Part of this is due to the quality of the writing. Lyrical, terse, poignant or humorous as occasion demands, the prose brings the events and landscapes of the journey to vivid life. On occasion I would look up from the book and experience a slight shock on realising that I was not watching an elk in the forests of northern Russia or on a glacier in Greenland. The various obstacles the company have to overcome are explained clearly enough that the reader understands enough to share the experience, so that erecting a ship’s mast or tracking an escaped falcon becomes as thrilling as any battle scene or chase sequence.
The other reason why the book was so compelling was the characterisation, which I thought was outstanding. All the central characters of Vallon’s company are individuals, with their own strengths and weaknesses, their own reasons for joining the expedition, their own hopes and objectives and motivations (sometimes in conflict). All have their own talents and contribute to solving the problems faced by the expedition in their own way. Deep friendships and romantic relationships are forged on the journey.  Even enemies can develop a grudging respect for one another and can co-operate when mutual survival depends on it (even if they promptly revert to type when the immediate danger is over). The variety of individual characters and the interactions between them was the best feature of the novel for me.

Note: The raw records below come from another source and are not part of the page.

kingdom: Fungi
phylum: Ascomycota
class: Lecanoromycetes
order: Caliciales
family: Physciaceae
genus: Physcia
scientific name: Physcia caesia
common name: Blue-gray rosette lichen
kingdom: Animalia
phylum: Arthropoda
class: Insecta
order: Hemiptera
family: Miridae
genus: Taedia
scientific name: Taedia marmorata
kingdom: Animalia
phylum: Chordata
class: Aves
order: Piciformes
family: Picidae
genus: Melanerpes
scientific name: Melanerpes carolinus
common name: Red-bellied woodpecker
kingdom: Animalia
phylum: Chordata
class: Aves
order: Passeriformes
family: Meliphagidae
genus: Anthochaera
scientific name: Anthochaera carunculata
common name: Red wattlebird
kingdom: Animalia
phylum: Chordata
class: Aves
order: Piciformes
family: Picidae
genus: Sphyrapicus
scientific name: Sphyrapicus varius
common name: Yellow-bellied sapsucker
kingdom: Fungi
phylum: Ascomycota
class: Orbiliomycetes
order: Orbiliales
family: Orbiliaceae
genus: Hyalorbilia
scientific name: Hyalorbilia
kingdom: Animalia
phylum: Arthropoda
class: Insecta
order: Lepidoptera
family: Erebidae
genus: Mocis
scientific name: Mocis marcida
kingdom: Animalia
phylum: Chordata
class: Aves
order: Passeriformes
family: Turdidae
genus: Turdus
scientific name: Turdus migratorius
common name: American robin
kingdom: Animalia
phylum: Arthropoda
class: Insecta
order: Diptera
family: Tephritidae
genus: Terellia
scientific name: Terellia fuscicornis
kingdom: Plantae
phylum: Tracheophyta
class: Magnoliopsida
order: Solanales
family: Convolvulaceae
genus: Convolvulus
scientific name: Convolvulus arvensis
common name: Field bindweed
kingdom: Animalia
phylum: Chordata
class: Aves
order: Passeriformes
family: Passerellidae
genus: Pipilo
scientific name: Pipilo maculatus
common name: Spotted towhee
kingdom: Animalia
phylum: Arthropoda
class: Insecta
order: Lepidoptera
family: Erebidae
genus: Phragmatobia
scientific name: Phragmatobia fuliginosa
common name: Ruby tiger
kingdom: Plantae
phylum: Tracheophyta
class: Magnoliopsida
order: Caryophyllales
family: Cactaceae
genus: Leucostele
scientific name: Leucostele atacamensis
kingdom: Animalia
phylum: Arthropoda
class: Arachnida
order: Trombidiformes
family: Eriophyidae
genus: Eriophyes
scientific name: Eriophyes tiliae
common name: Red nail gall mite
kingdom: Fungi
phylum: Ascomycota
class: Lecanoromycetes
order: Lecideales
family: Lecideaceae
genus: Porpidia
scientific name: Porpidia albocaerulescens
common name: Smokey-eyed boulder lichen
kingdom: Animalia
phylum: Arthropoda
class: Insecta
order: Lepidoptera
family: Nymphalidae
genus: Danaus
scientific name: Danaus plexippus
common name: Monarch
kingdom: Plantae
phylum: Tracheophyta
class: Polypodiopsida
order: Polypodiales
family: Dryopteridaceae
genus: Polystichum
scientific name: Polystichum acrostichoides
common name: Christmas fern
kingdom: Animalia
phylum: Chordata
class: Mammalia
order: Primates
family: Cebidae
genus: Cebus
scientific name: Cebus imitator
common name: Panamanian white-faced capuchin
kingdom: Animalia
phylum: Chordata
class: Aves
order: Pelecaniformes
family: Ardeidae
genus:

Was there anything I didn’t like?  Very little. It took me a while to get into the story, partly because the storytelling in the early chapters has quite a number of flashbacks, which I initially found confusing, and partly because the captured knight’s Norman family and their military retainers all seem so thoroughly unpleasant (Richard, the younger son who joins the expedition, is an exception, but this doesn’t become apparent until much later in the book).  Once the journey gets under way, the book gets into its stride and all these initial problems disappear.  I also found the relationship between Caitlin and Vallon a little puzzling, probably because Caitlin’s thoughts are never shown and Vallon is – understandably, given his history – reluctant to think much about his emotions.
A word of warning: the cover strap-line breathlessly promises “An epic novel of the Norman Conquests”.  ‘Epic’ is entirely justified, but ‘of the Norman Conquests’ is misleading. The Norman conquest of England is at most a minor background event. Readers expecting an adventure involving William, the Battle of Hastings, et al will not find it here.  The title Hawk Quest gives a much more accurate idea of the novel.
A map at the front is invaluable for following the characters on their extraordinary journey. There is no author’s note, just a few comments on the price of gyrfalcons in medieval Europe and the dates of the handful of historical events mentioned in the novel.
Compelling, beautifully written epic quest spanning most of the world known to medieval Europe, with high adventure, convincing characters and a vivid sense of place.